In October, the Citizens’ Assembly invited the general public to submit written opinions and contribute to the discussion on the 8th amendment to the Constitution, which is the pro-life amendment. The response from concerned citizens has surprised the organisers for two reasons: for the huge number of submissions and for the fact that a clear majority of them (70pc) express support for the 8th amendment. More than 13,000 submissions have been presented both by post and electronically. Many more than the organisers expected. Unfortunately, rather than taking extra time to consider and discuss them, those running the Citizens’ Assembly have decided to concentrate on a sample of 300 submissions randomly chosen. The rest will be ignored. Is this fair?
Of course it would have been impossible for the members of the Assembly to read all the 13,000 and more submissions. It would have required weeks. The organisers instead should have divided them so to give to every member of the Assembly an equal amount of submissions to be considered. Accordingly, every single person who has submitted would have been certain that their opinions were listened to and appreciated.

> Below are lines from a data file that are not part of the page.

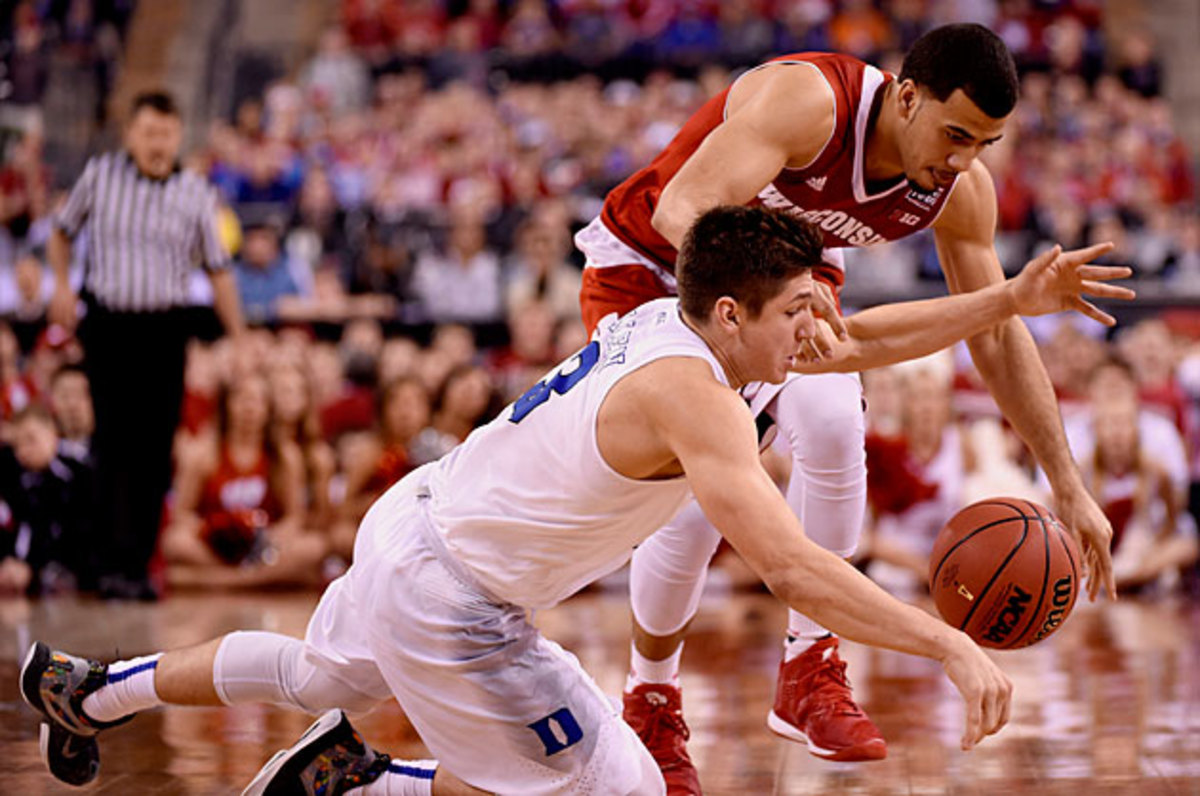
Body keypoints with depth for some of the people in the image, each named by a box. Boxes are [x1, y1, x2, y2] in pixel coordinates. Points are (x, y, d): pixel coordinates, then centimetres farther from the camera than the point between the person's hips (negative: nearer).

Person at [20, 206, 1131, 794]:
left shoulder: (668, 324, 1)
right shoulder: (693, 395, -27)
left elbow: (853, 346, 10)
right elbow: (790, 568, -35)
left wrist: (1011, 301, 2)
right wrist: (950, 647, -36)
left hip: (407, 524, 9)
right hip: (447, 598, -9)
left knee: (311, 677, 36)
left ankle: (85, 691, 53)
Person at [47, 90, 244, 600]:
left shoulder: (196, 194, 3)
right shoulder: (100, 175, 2)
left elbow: (218, 271, 7)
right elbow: (62, 231, 17)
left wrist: (239, 339, 3)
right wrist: (60, 283, 1)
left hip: (165, 328, 1)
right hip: (107, 323, -1)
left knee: (155, 450, 0)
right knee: (115, 443, -9)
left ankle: (138, 565, 9)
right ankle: (116, 562, -12)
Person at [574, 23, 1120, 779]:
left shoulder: (961, 191, -16)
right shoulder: (807, 100, -36)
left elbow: (999, 335, -5)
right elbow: (682, 211, -47)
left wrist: (1068, 487, -6)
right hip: (649, 268, -4)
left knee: (832, 419, -27)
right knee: (693, 507, -17)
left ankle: (811, 673, -11)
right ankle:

It is not too late to do that but I doubt if it will happen. If it did happen, the Assembly members could not fail to be struck by that fact that the majority of submissions are in support of the 8th amendment. Looking at the random sample of 300 that has been selected and offered for discussion to the members of the Assembly, 70% of the citizens were in favour of the 8th amendment while only 28% wanted a referendum.
During the Questions and Answers session some members of the Citizens’ Assembly asked Justice Laffoy that a breakdown be given for the number of submissions on both sides of the debate. Will this be provided? Probably not, as Justice Laffoy immediately replied that such a breakdown may not be possible. Why not? The request is more than legitimate. Otherwise what was the point of soliciting submissions?
If the random sample was truly representative of the 13,000 submissions received, then we already know the answer to the question; 70pc of those who made submissions don’t want a referendum.